When I began my journey within technology, we had a very different view of data from today. Back then, it was effectively a supporting player in the larger business’s success. Ten-plus years later, I can confidently say that data has undergone a seismic transformation.
Despite this shift, a critical question still looms large. In today's fast-paced and rapidly changing business landscape, what do enterprise leaders value more—the past or the present? Or in more relevant terms, traditional analytics or adaptive analytics?
While both provide valuable insights, I believe that real-time data is the key to success.
Traditional analytics may still have their place, but they are no longer sufficient for businesses. Data volumes are expected to reach a staggering 180 zettabytes by 2025. Turning this data deluge into actionable insights is crucial to thrive in today's dynamic environment.
In fact, 65% of modern business decisions are more complex than those made just a few years ago. This ties in neatly with how our view of data has changed, and it also highlights how the most up-to-date information is important in making informed choices. With adaptive analytics, enterprises will be able to reap the benefits of real-time data analysis, insight-based, timely decision-making.
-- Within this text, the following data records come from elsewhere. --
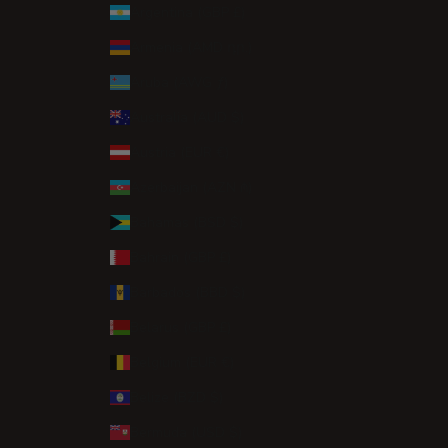
Argentina (GBP £)
Armenia (AMD դր.)
Aruba (AWG ƒ)
Australia (AUD $)
Austria (EUR €)
Azerbaijan (AZN ₼)
Bahamas (BSD $)
Bahrain (GBP £)
Barbados (BBD $)
Belarus (GBP £)
Belgium (EUR €)
Belize (BZD $)
Bermuda (USD $)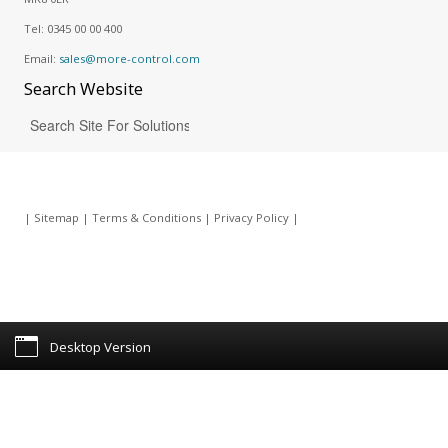
Tel:
0345 00 00 400
Email:
sales@more-control.com
Search
Website
|
Sitemap
|
Terms & Conditions
|
Privacy Policy
|
Desktop Version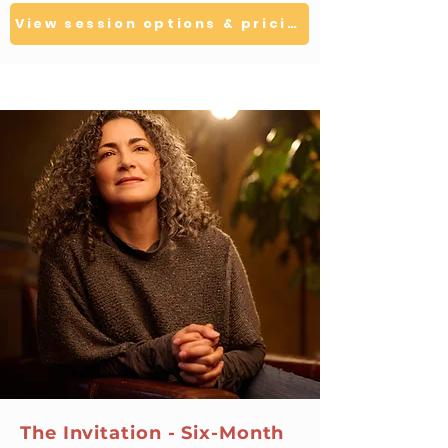
View session options & pricing
The Invitation - Six-Month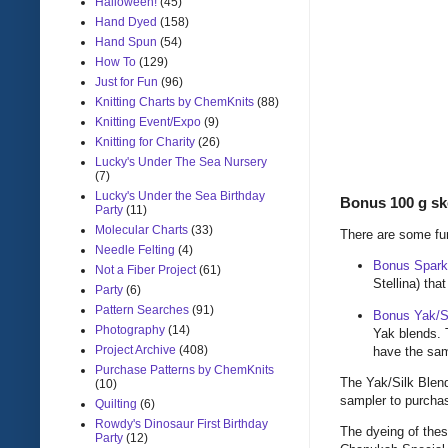
Halloween!
(45)
Hand Dyed
(158)
Hand Spun
(54)
How To
(129)
Just for Fun
(96)
Knitting Charts by ChemKnits
(88)
Knitting Event/Expo
(9)
Knitting for Charity
(26)
Lucky's Under The Sea Nursery
(7)
Lucky's Under the Sea Birthday
Bonus 100 g s
Party
(11)
Molecular Charts
(33)
There are some fun
Needle Felting
(4)
Bonus Spark
Not a Fiber Project
(61)
Stellina) tha
Party
(6)
Pattern Searches
(91)
Bonus Yak/S
Photography
(14)
Yak blends. 
Project Archive
(408)
have the sa
Purchase Patterns by ChemKnits
The Yak/Silk Blend
(10)
sampler to purchas
Quilting
(6)
Rowdy's Dinosaur First Birthday
The dyeing of thes
Party
(12)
Adaptive analytics vs traditional analytics
In line with the need for agility and responsiveness across business functions, adaptive analytics has ample opportunity to shine. Unlike traditional analytics, which can be slow, rigid, and prone to error, adaptive analytics offers a dynamic and flexible approach that enables organizations to keep pace with the ever-changing market and customer demands.
Another advantage of adaptive analytics is its ability to leverage advanced technologies like artificial intelligence and machine learning. This helps businesses unlock insights that were previously hidden, allowing them to make more informed decisions and take advantage of new opportunities faster. Real-time data analysis ensures that adaptive analytics can provide accurate and relevant insights in a matter of seconds, empowering business leaders to stay ahead of the curve.
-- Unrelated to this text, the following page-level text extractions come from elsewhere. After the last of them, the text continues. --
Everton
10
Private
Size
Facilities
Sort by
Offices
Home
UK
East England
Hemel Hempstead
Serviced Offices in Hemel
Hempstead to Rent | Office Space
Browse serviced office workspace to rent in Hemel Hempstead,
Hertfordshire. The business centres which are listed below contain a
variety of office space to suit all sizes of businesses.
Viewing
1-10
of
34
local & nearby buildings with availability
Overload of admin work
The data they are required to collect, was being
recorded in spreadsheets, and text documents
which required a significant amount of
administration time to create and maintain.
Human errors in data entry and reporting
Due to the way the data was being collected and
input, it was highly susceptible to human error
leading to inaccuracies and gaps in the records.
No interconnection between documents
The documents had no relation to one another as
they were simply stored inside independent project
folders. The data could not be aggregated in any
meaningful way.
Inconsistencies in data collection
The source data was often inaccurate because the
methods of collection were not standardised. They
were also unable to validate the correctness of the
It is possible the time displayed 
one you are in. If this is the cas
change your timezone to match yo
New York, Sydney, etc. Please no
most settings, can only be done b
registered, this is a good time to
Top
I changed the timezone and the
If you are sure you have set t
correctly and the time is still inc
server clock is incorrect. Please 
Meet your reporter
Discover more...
Moreover, by automating this data analysis and reducing the need for manual intervention, adaptive analytics is a boon for businesses, saving time, reducing costs, and optimizing their resources. It also has a positive knock-on effect wherein data analysts and other experts can focus on more strategic tasks that add value to the business. Such tasks can include new product development, customer service improvement, and the identification of new growth opportunities. Offering businesses a smarter, future-ready, and disruption-proof approach to data usage, adaptive analytics has therefore emerged as a leading trend in data and analytics (D&A).
The road to proactivity: How adaptive analytics is reshaping industries
I have found the possibilities, that adaptive analytics can offer, to take on quite interesting dimensions when applied across industries. Take the banking, financial services, and insurance (BFSI) sector. In a domain where fraud and other financial crimes can have severe consequences, adaptive analytics provides real-time detection of anomalies in financial transactions. This prevents fraudulent activities and protects businesses against any losses. Similarly, in healthcare, where patient outcomes and efficient use of resources are of tremendous importance, adaptive analytics can identify patterns and predict outcomes based on patient data. This helps healthcare providers to make more informed decisions and administer better care.
For retail and e-commerce businesses, adaptive analytics can tailor product recommendations based on how customers browse and buy. Increased customer satisfaction and sales becomes a foregone conclusion. Also, it can identify purchasing patterns and forecast demand, allowing businesses to optimize their offerings and improve their inventory management.
For instance, Amazon uses adaptive analytics to recommend products to customers based on their browsing and purchase history. The algorithms continuously adapt to new data, with which the global online retail leader can make personalized recommendations to its customers in real time.
Adaptive analytics also holds immense value for manufacturers. It can optimize supply chain management and production processes, reducing costs and improving product quality. By identifying areas for improvement, forecasting demand, and predicting maintenance needs, it can also enable manufacturing companies to stay competitive in an increasingly global market.
For marketing and advertising firms, reaching the target audience may be business-critical but it also remains a key concern. Adaptive analytics can help them identify the most effective channels, messages, and offers, as well as optimize advertising spend based on real-time performance data, maximizing the return on investment.
For energy and utility companies, adaptive analytics can improve energy consumption, reduce downtime, and detect equipment failures or other anomalies in real time. All this can lead to savings in costs and an increased efficiency. Enterprises in the transportation and logistics industry can also leverage adaptive analytics. It can help them plan the best routes and schedules for their deliveries. Adaptive analytics can also allow real-time tracking of shipments and inventory, which reduces costs and improves delivery times.
A cue in this regard can be taken from a leading mobility-as-a-service provider that uses adaptive analytics to optimize its pricing strategy. The algorithms analyze real-time data on demand and supply to determine the optimal price for a ride. This helps the company increase revenue while also providing a relatively affordable and quite convenient service to its users.